Why taxing Comcast (and its employees) is bad for small business

By March 17, 2021March 18th, 2021No Comments

(This article originally appeared in The Washington Times)

The Biden administration is proposing higher taxes on “the wealthy” and corporations in order for them to “pay their fair share.” Unfortunately, these taxes will ultimately hurt small businesses, too.

To illustrate that point, let’s look at a big corporation. One in my hometown: Comcast.

In 2020, Comcast earned about $20 billion on more than $103 billion of revenue. Not a bad take, right? The company, which owns NBC, theme parks, movie studios and sports teams also provides Internet services to customers in 40 states. Comcast has repeatedly come under fire for poor customer service and antitrust concerns, much of that deserved. But I pick this company because I’m a customer and they are foremost on mind. Why?

Because my Internet service is down! So you would think I’d be ready to complain loudly about Comcast. But I’m not going to do that.

The higher taxes proposed by the Biden administration isn’t going to worry Comcast very much. The company has bigger things to worry about then the U.S. government. It’s got shareholders. And to appease them and their stock price, the company will simply treat those higher taxes like any other cost of doing business and will adjust. How? They’ll certainly raise their prices, which means higher Internet fees for my business. But, more importantly, they’ll be less inclined to spend.

That’s because when costs — like taxes — go up, companies simply adjust their overhead. Which means less hiring, less services and less support for their customers (that’s me!). They’ll also spend less in their communities. So programs this one that gave out to grants to Black business in my city will be impacted.

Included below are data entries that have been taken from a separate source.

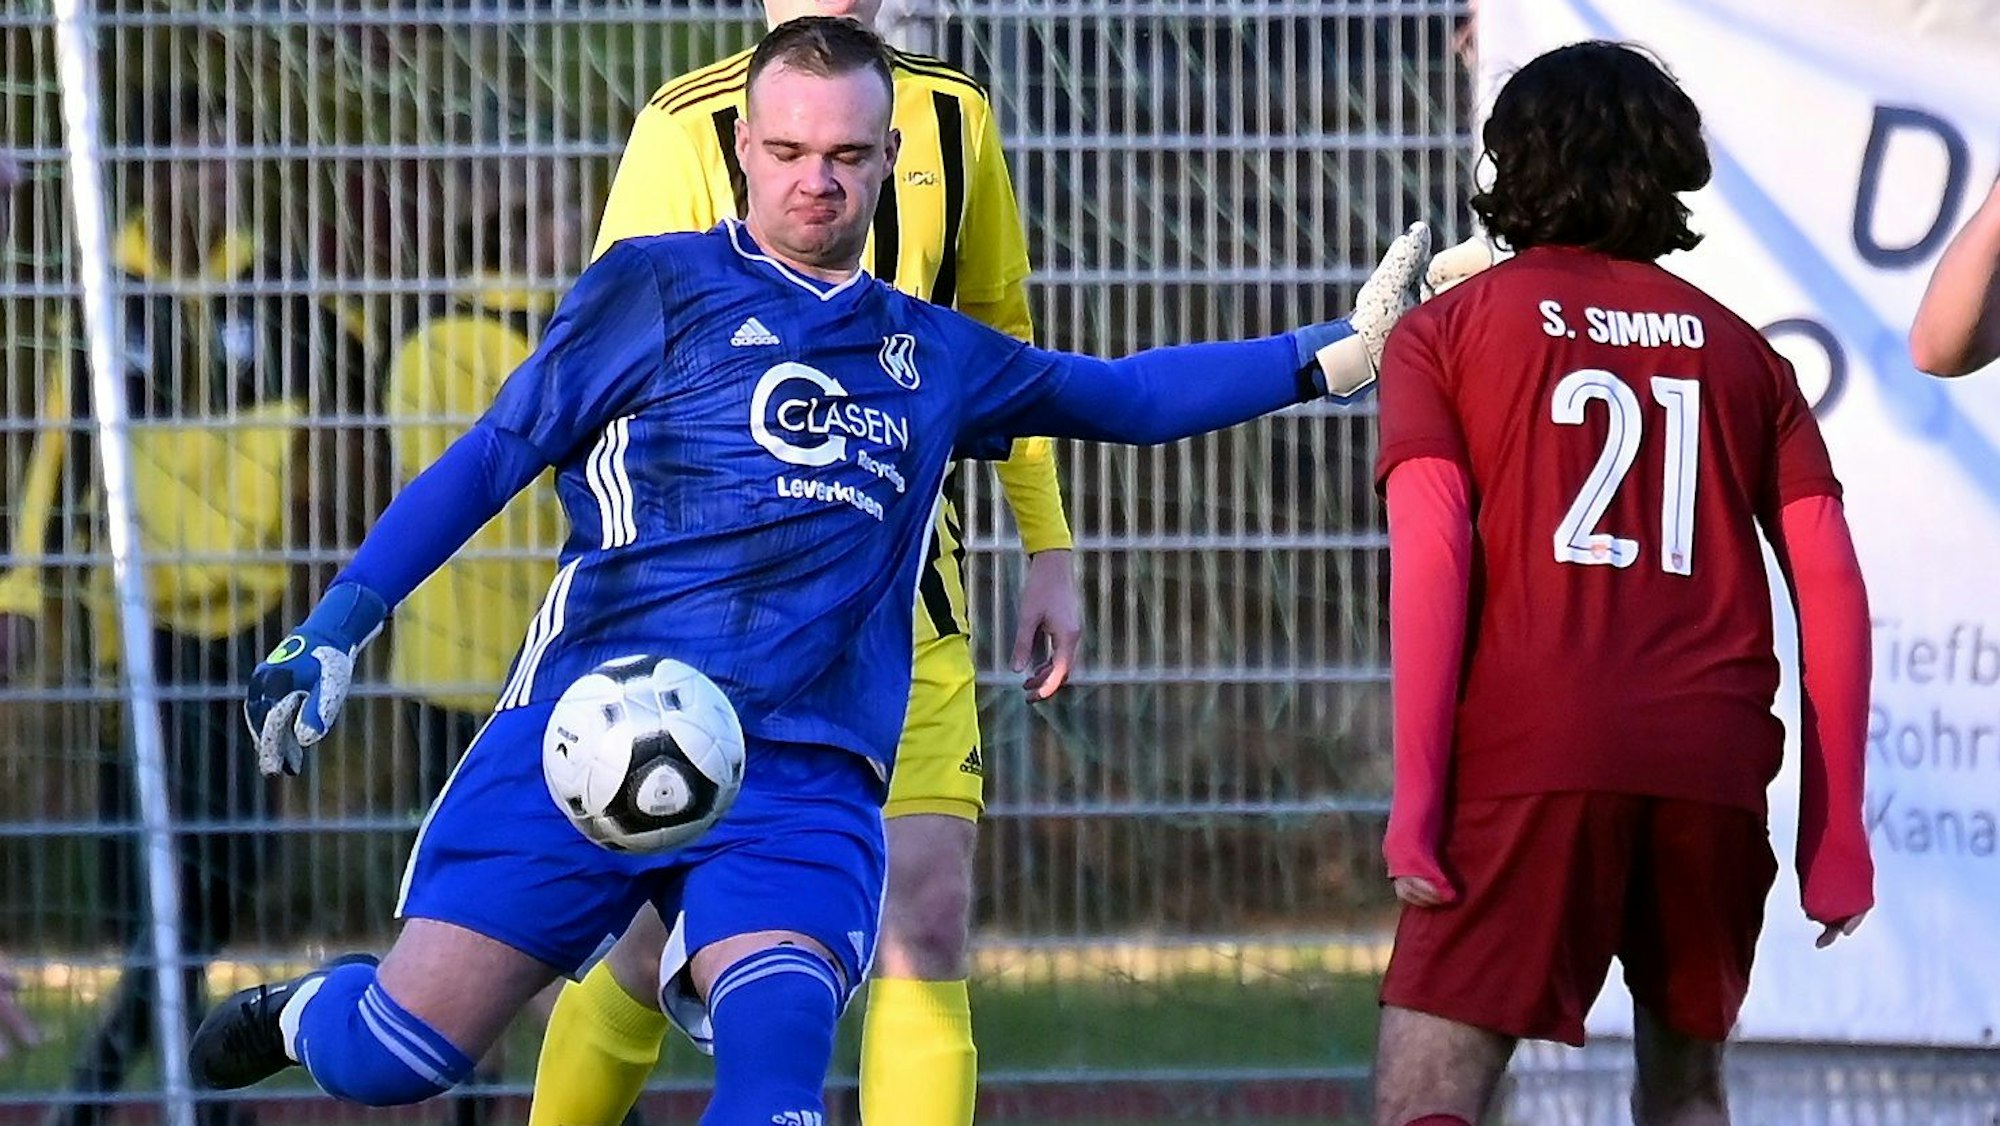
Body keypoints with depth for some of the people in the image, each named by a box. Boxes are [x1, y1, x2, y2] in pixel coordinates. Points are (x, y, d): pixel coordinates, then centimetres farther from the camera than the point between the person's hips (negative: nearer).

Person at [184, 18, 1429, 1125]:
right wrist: (336, 629, 1)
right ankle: (301, 1011, 29)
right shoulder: (656, 288, 7)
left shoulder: (932, 356, 20)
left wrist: (1340, 347, 24)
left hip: (802, 777, 2)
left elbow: (1133, 396, 30)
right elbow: (491, 458, 8)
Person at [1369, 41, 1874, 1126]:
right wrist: (1835, 823, 13)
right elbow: (1831, 585, 11)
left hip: (1532, 757, -3)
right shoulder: (1738, 348, 18)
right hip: (1715, 763, 3)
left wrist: (1416, 795, -7)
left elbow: (1428, 559, -4)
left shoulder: (1445, 332, 10)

As well as the millions Comcast — like most other large corporations — plows into its charitable foundation that benefits diversity-oriented programs that address digital literacy and community service.

Inhibiting corporations with higher tax rates impacts their investment decisions, too. Without lower capital gains taxes and the “step up” tax advantages that the Biden administration may also remove, would Comcast have built its 59-story tower that, according to an economic impact report, had a total economic impact of $1.7 billion in the city and $2.8 billion in my state through its direct and spillover activities? Perhaps. Perhaps not.